Whatever it was, she just looked at you, and you could almost picture the sort of shit she wanted to do to you, and how much she’d enjoy doing it. And since he’d seen her do it, and enjoy it—well, shit. That look put all the reflexes in high gear, got your glands to start squirting adrenaline, made the sweat jump out of your pores.
So being alone with her made Benny very fucking edgy. Even as she led him through this passage carved out of rock, where the temperature was always a steady sixty-two degrees, the sweat had soaked his shirt. She didn’t say a word, just led him on. Once he saw her glance briefly at his hands and smile. That’s when he became aware that he was fidgeting like a kid caught shoplifting.
He stopped doing the squirmy-wiggly thing with his hands. But he was still a complete mental case by the time they got to the office door. She looked at him, and he froze.
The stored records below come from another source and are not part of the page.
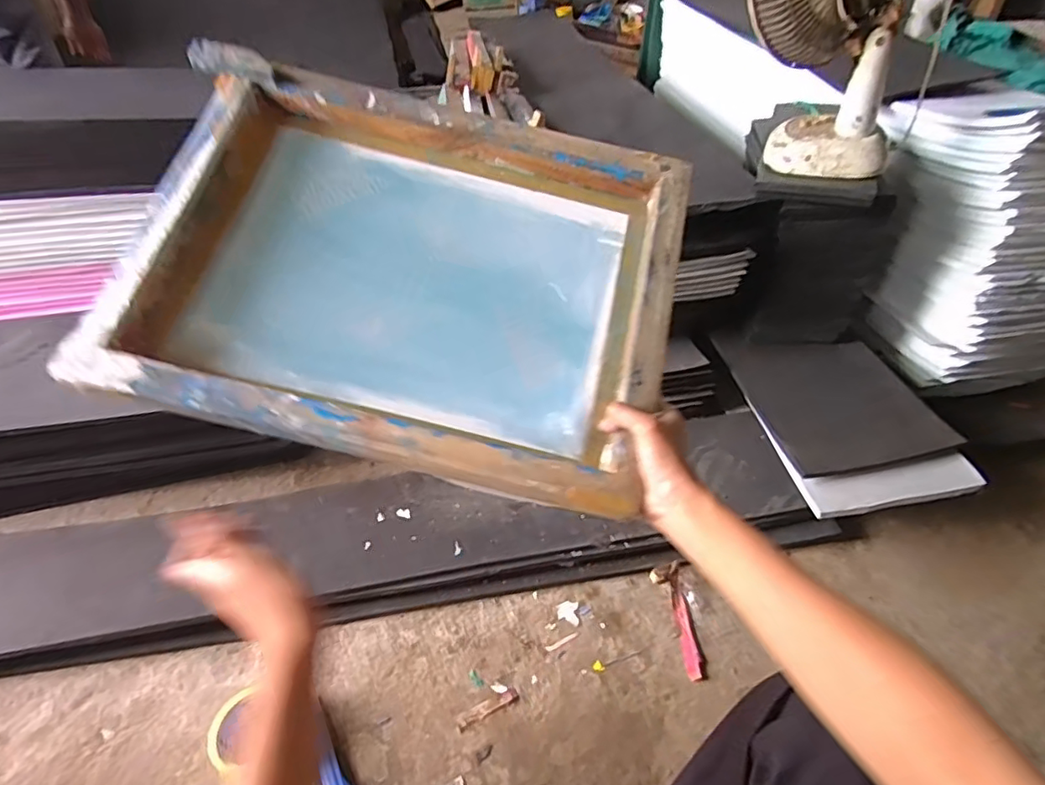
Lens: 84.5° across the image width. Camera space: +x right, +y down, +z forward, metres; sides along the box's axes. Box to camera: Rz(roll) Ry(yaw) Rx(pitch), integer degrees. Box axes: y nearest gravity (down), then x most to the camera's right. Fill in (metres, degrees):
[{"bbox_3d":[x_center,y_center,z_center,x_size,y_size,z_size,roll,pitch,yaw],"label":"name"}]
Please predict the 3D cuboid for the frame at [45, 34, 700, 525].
[{"bbox_3d":[-0.099,-0.102,0.514,0.451,0.058,0.343,13,68,-1],"label":"frame"}]

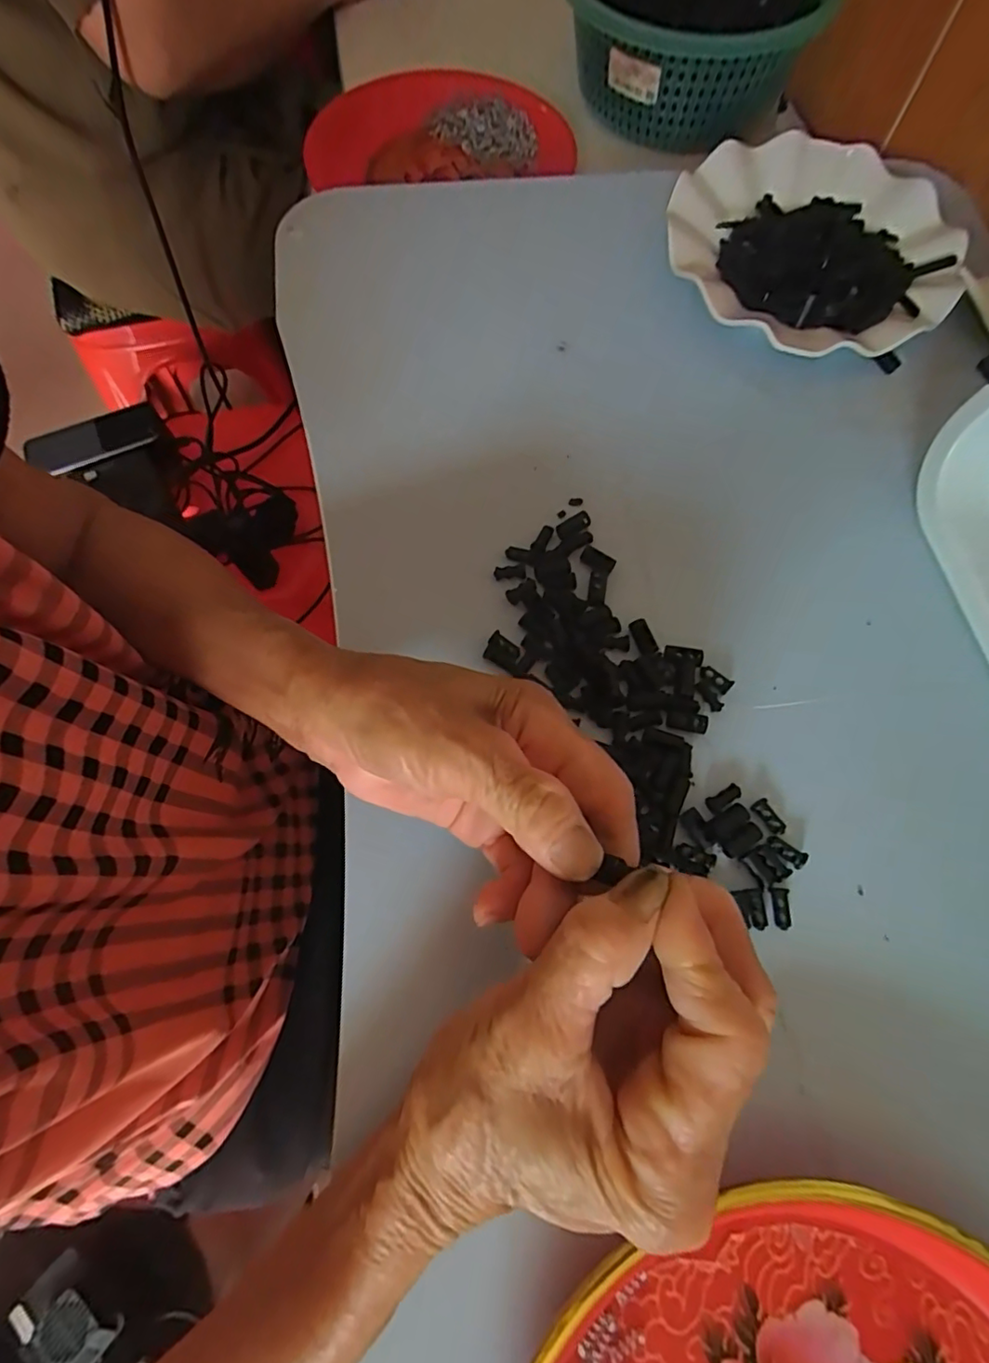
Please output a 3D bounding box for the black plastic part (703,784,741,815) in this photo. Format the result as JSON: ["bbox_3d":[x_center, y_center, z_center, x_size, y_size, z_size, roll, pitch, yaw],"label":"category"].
[{"bbox_3d":[0.105,0.054,0.263,0.017,0.004,0.008,-27,72,-10],"label":"black plastic part"}]

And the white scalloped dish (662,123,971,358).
[{"bbox_3d":[0.195,-0.271,0.366,0.173,0.034,0.182,0,70,0],"label":"white scalloped dish"}]

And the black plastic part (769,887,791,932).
[{"bbox_3d":[0.123,0.097,0.245,0.007,0.004,0.016,1,70,0],"label":"black plastic part"}]

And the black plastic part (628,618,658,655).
[{"bbox_3d":[0.074,-0.022,0.287,0.009,0.006,0.019,-16,70,-6],"label":"black plastic part"}]

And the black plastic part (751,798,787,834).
[{"bbox_3d":[0.124,0.061,0.259,0.008,0.004,0.017,-38,74,-13],"label":"black plastic part"}]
But she just put a hand on Benny’s chest, pushed him back, and opened the door, closing it in his face without a word after she stepped through.
Benny took the moment to compose himself. Close the eyes, deep breaths, in through the nose, out through the mouth. Three of them and he was a lot calmer. It was a technique he’d learned from an old Green Beanie when they were mercs together in Zaire. It worked. By the time the door opened again, he was a little calmer, ready to face Boniface.
Bernadette tilted her head into the room. She stood a little too close to the doorway, so Benny had to squeeze past her, and she watched as he tried to squirm his way through without touching her. But he made it, and she closed the door with another of those psycho smiles.